Mégane écoutait, stupéfaite des révélations que faisait Joy:

- Ensuite pour les choses qu'elle te cache, il y tous les moments où elle manipule ses amies pour arriver à ses fins, l'affaire des arachides pour tuer quelqu'un et les périodes où elle vire les petits copains de ses "copines".

- Qui t'as raconté tout ça?

- La cruche rouquine avec qui elle traîne tout le temps... Elle regarda par dessus l'épaule de Mégane, cela me fais penser que dans les accusations, on pourra ajouter "adultère".

Mégane se retourna, et vit Vicky qui sortait du lycée avec Karine et Jenny en rigolant, et elle sentit des larmes lui monter aux yeux. Elle se tourna vers Joy:

- Pourquoi tu dis tout ça?

Et Joy l'embrassant vivement sur la bouche, s'éloigna:

- Pour elle, tu ne fais partie que d'un tableau de chasse.

Et elle disparu au coin de la rue.

Vicky rejoint alors Mégane, et la découvrant en pleurs, tenta de savoir ce qui se passait. Mais Mégane lança le livre puant et son foulard par terre avant de s'enfuir. Pendant un moment, Vicky observa les objets.

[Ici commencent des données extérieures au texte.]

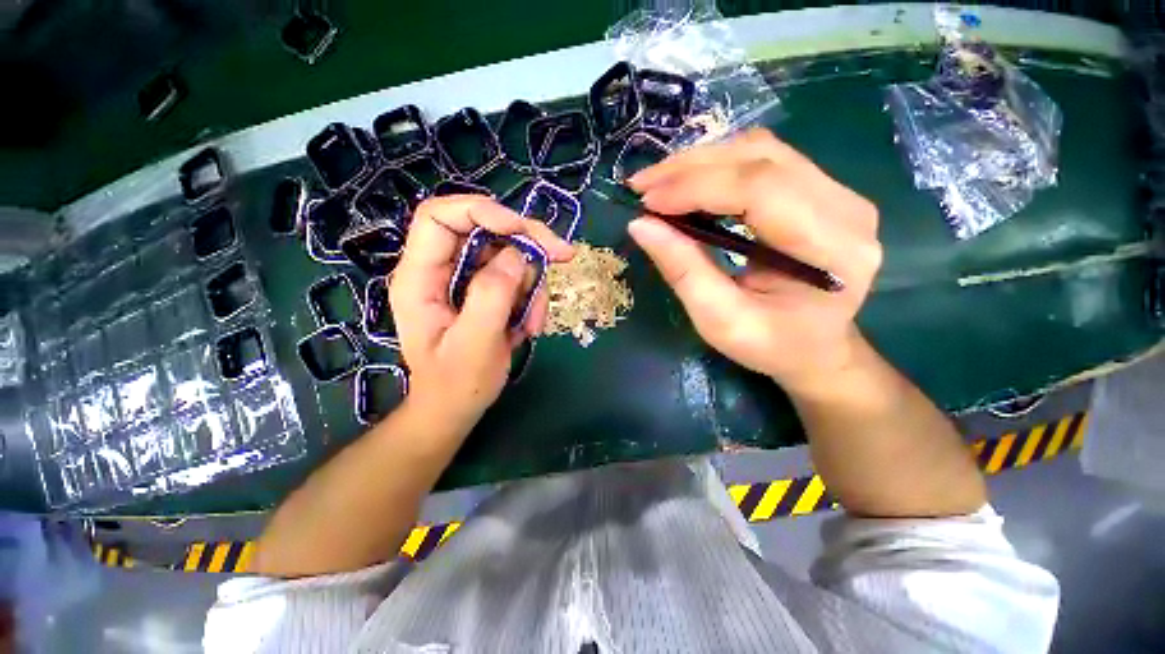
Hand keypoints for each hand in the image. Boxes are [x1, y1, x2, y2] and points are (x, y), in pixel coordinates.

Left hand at [389, 196, 573, 430]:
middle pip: (485, 230)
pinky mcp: (485, 291)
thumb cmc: (457, 384)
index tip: (523, 230)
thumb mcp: (475, 344)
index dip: (482, 211)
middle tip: (563, 257)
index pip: (439, 217)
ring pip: (508, 255)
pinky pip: (516, 277)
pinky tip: (529, 325)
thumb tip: (516, 255)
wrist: (456, 408)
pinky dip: (531, 297)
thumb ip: (491, 296)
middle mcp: (441, 270)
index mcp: (420, 278)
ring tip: (533, 322)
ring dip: (532, 283)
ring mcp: (465, 280)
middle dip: (526, 242)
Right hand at [627, 129, 881, 397]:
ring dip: (701, 162)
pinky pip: (765, 160)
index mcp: (832, 249)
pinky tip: (689, 184)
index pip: (760, 190)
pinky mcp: (822, 190)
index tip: (647, 201)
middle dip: (691, 168)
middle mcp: (846, 209)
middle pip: (761, 159)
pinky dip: (718, 167)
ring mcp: (839, 193)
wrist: (815, 349)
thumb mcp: (719, 321)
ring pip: (761, 150)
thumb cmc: (770, 346)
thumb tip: (640, 224)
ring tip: (659, 184)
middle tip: (642, 186)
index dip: (697, 187)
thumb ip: (683, 270)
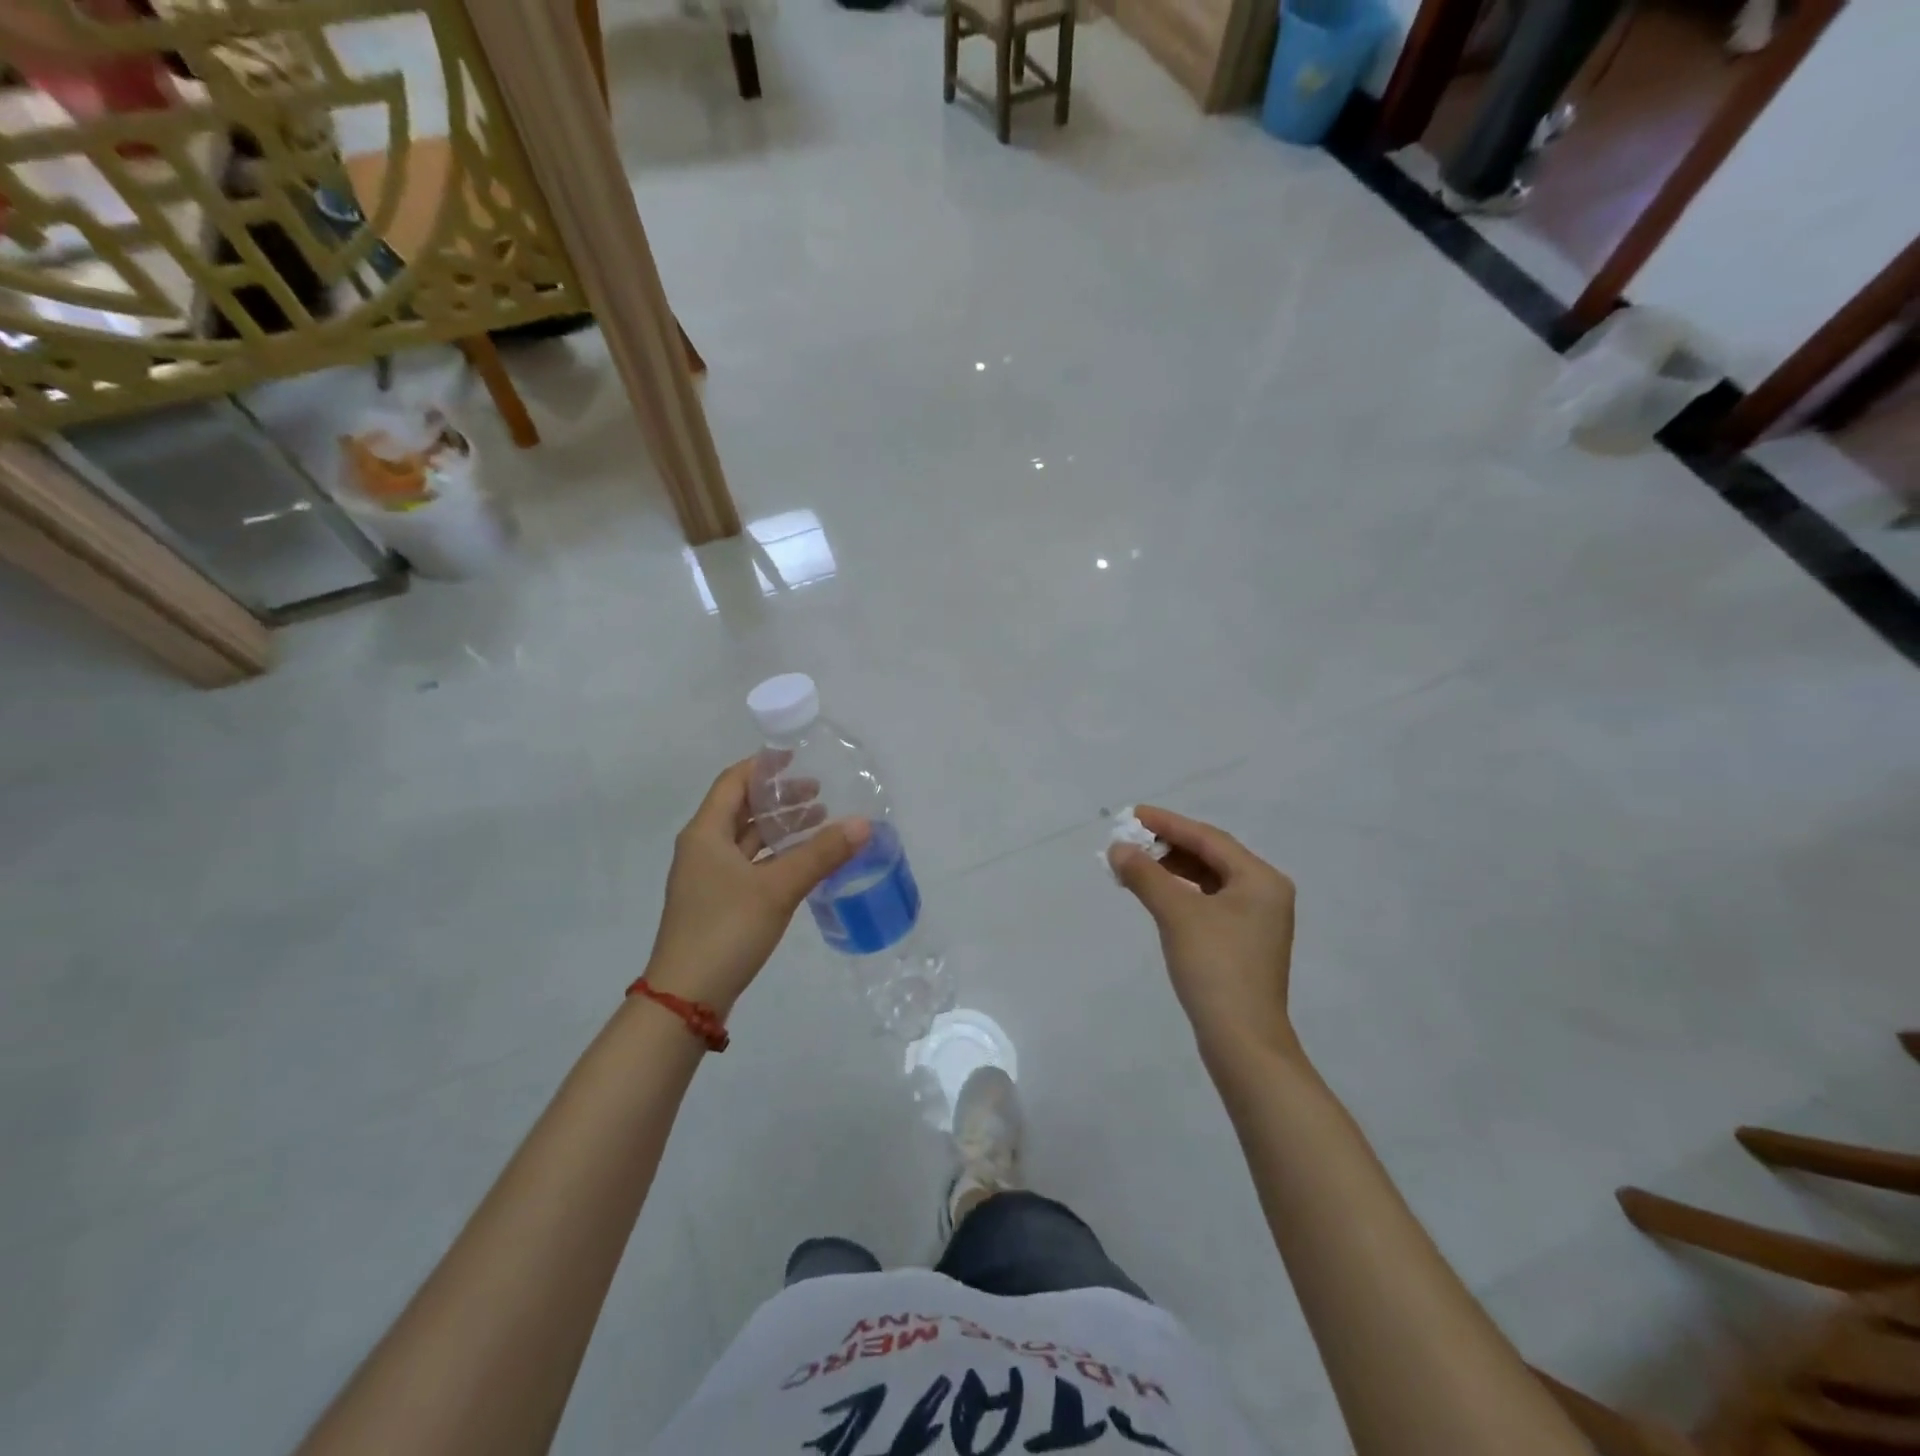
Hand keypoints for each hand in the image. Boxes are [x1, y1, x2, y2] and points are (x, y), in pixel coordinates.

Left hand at [645, 760, 869, 1014]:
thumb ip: (821, 854)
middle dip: (780, 799)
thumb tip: (864, 823)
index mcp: (706, 833)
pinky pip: (750, 866)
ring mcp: (708, 878)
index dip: (763, 766)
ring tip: (820, 822)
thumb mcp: (778, 888)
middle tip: (820, 793)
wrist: (686, 997)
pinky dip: (776, 857)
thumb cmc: (726, 929)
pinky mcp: (718, 903)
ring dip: (781, 829)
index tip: (797, 757)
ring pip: (748, 840)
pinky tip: (805, 863)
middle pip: (742, 810)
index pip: (734, 782)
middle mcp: (703, 849)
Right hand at [1108, 807, 1299, 1059]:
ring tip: (1136, 865)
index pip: (1208, 838)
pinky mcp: (1243, 943)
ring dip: (1173, 870)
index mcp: (1260, 879)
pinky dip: (1181, 893)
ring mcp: (1256, 921)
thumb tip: (1118, 848)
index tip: (1133, 814)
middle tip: (1130, 841)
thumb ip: (1146, 875)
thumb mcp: (1177, 914)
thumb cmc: (1215, 967)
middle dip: (1169, 846)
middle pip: (1211, 856)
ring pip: (1209, 880)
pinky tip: (1158, 895)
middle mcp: (1265, 893)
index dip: (1168, 824)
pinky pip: (1209, 902)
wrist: (1242, 1040)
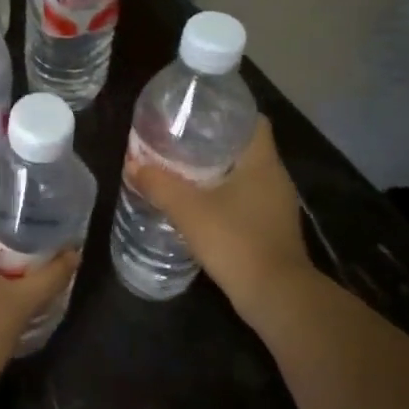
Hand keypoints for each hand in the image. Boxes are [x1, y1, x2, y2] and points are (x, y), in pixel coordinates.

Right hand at [126, 118, 319, 327]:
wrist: (276, 296)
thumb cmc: (236, 241)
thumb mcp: (189, 210)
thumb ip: (160, 185)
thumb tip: (132, 164)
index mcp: (262, 162)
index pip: (253, 120)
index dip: (226, 112)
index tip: (197, 114)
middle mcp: (275, 177)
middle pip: (245, 147)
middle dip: (213, 142)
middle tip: (179, 141)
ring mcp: (276, 205)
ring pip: (245, 175)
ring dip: (217, 172)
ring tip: (182, 170)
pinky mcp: (272, 228)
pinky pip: (246, 200)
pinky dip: (224, 197)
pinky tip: (199, 205)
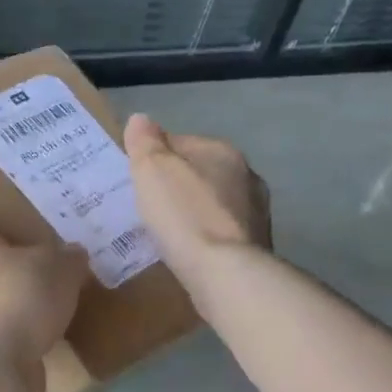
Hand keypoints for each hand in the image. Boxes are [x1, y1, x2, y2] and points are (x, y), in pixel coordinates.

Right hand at [124, 113, 271, 283]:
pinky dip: (205, 236)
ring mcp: (256, 212)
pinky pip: (221, 232)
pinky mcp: (256, 245)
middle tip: (148, 206)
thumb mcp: (152, 171)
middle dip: (177, 185)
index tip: (135, 178)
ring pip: (213, 203)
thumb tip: (140, 119)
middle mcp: (246, 175)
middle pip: (200, 172)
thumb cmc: (184, 215)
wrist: (225, 273)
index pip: (180, 142)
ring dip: (193, 211)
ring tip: (167, 231)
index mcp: (221, 151)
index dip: (154, 157)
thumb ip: (145, 143)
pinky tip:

Joy sur ses entrefaites revint opportunément sifflotant, fière d'elle, constater les dégats:

- Alors? Ta punkette t'as lâchée?

- Qu'est-ce que tu lui as raconté?

- Ce qu'il faut pour qu'elle te haïsse à jamais, je pense même que je suis devenu sa nouvelle petite amie.

Vicky saisit Joy au col et la colla contre le mur, mais Joy savourait toujours sa victoire:

- RENDS LA MOI!

- Je crains que ce ne soit pas possible, car vois-tu, j'ai envie de t'emmerder, et pour cela, je vais jouer aux lesbiennes avec ta copine et quand je me serais assez amusée, je repasserai aux mecs.

Vicky lâcha Joy qui repartit d'un air nonchalant en lançant à Vicky:

- J'te laisse, j'aurais un rendez-vous galant dans pas longtemps.

Joy laissa Vicky complétement bouleversée. Elle se fit rejoindre rapidement par Karine, Jenny et Albin, à qui elle expliqua ce qui s'était passé, les mettant au courant du dernier coup fourré de Joy.

Le soir, Vicky rentra chez elle et monta dans sa chambre directement. Ses parents l'ayant qu'entre-aperçue en conclurent que finalement les choses tournaient à leur avantage. Mais, enfermée dans sa chambre, Vicky tendit l'oreille pour savoir se qui se passait en bas:

- N'empêche, peu importe ce qui s'est passé, ça ne lui a pas fait du bien, disait Will avec compassion.

- Que veux-tu, répondit Kate, il faut battre le mal par le mal.

Vicky avait désormais la volonté de faire payer Joy, mais elle ne savait pas comment s'y prendre... jusqu'à ce que les dires de ses parents lui donne une idée.